NLRB Ruling Jeopardizes Confidentiality of Internal Investigations
Businesses long have been able to maintain a policy of confidentiality when conducting internal employee investigations, such as disciplinary matters or employment discrimination complaints. According to a recent ruling by the National Labor Relations Board, ("NLRB") asking employee to refrain from discussing ongoing internal investigations might be a violation of the National Labor Relations Act ("NLRA"). The ruling prevents employers from issuing blanket rules ordering workers to keep investigations confidential and could seriously hamper and even undermine such investigations.
What did the NLRB Do?
Section 8(a)(1) of the NLRA defines an employer's interference with employees' rights to engage in "concerted activities for the purpose of collective bargaining or other mutual aid or protection" as an "unfair labor practice." In recent years, the National Labor Relations Board has made clear that the prohibition on such interference applies not only to union companies, but also to non-union employers. In addition, the NLRB has made quite clear it intends to broaden the scope of the NLRB's definition of both "interference" and "concerted activities."
For instance, on July 30, 2012, the National Labor Relations Board issued an opinion broadening even further the scope of the NLRA. In Benner Health System and James A. Navarro, the NLRB found that a company policy that asked employees to not discuss with their coworkers ongoing internal investigations of employee misconduct violated Section 8(a)(1). The NLRB held that in order to protect employees' rights to discuss the "terms and conditions" of their employment, it is the employer's burden to determine prior to requesting confidentiality about an investigation, "whether in any given investigation witnesses needed protection, evidence was in danger of being fabricated, or there was a need to protect a cover up." Because the employer in Benner Health failed to meet that burden, the NLRB held that its "blanket approach" of maintaining and applying a rule prohibiting employees from discussing ongoing investigations violated Section 8(a)(1) of the NLRA.
Far from an anomaly, the decision in Benner Health expanded upon a 2011 NLRB decision invalidating a different blanket confidentiality clause. The impermissible clause in that case deemed "terms of employment, including compensation" to be confidential and made discussion of them by employees with "other parties" to be a terminable offense. In a similar finding to that in Benner Health, the NLRB held that the general confidentiality designation had a chilling effect on employees' Section 7 rights and therefore found it to be an unfair labor practice.
Over the past several years, then, the NLRB has raised questions about the legality of confidentiality clauses in a substantial number of employee handbooks and internal investigation policies. This appears to be an area of focus for the NLRB and it should make employers wary.
How Should Employers Respond?
Although the NLRB now requires a case-by-case determination, nearly every internal investigation will continue to require confidentiality at least until all witnesses are interviewed.

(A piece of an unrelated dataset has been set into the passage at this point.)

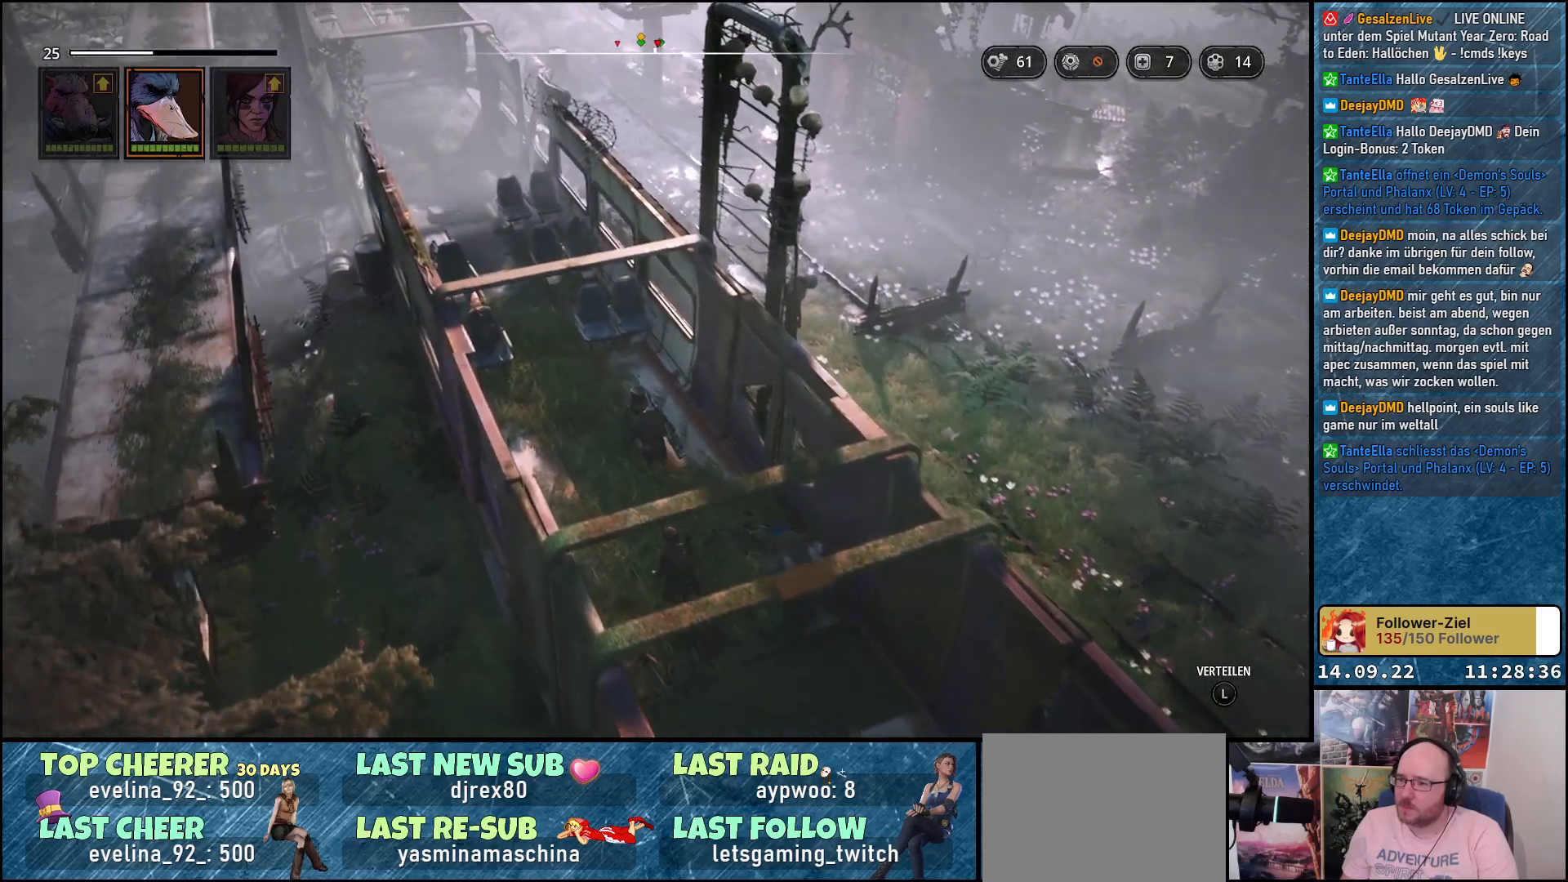
{"buttons": [], "left_stick": "up-left", "right_stick": "center", "events": []}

There are legitimate business needs for requesting confidentiality such as protecting the reliability of the investigation and ensuring the rights of the complainant and the accused. Even so, employers should be aware that once the investigation is completed, it is likely that the need for confidentiality will evaporate, once the investigation is completed, it is likely that the need for confidentiality will evaporate, particularly in cases in which the results were made public.

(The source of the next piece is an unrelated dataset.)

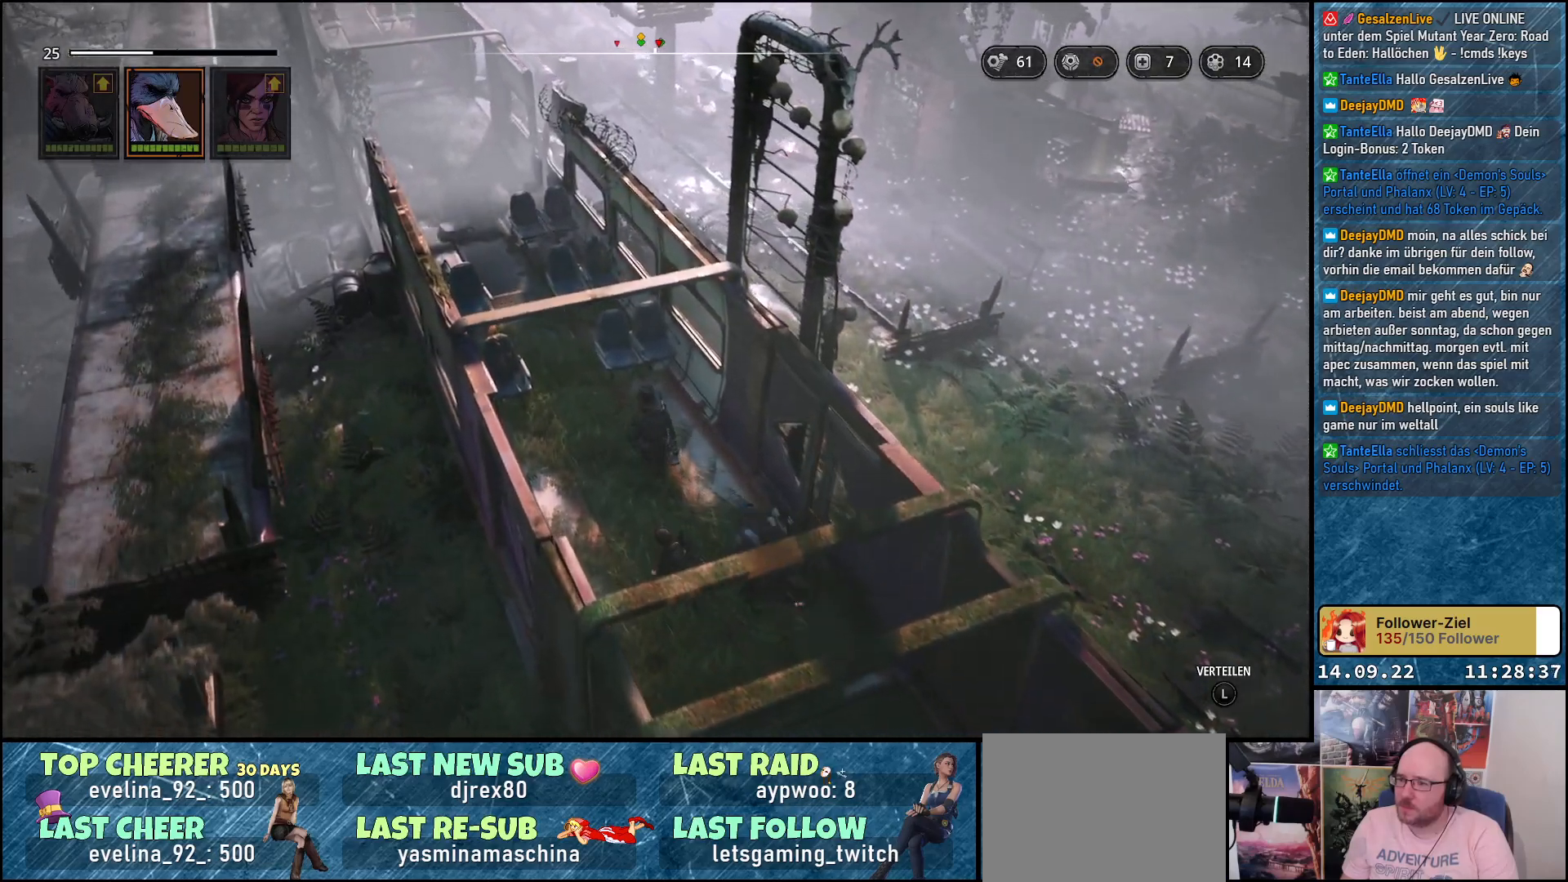
{"buttons": [], "left_stick": "up-left", "right_stick": "center", "events": []}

Employers should take advantage of this decision by reviewing and revising their employee manuals and internal investigation policies. They should ensure that there is a procedure to determine particularized need for confidentiality in each internal investigation based on the facts of the case and should revise any blanket confidentiality requirements to allow for individualized assessments of the need for confidentiality while at the same time preserving the integrity of internal investigation procedures.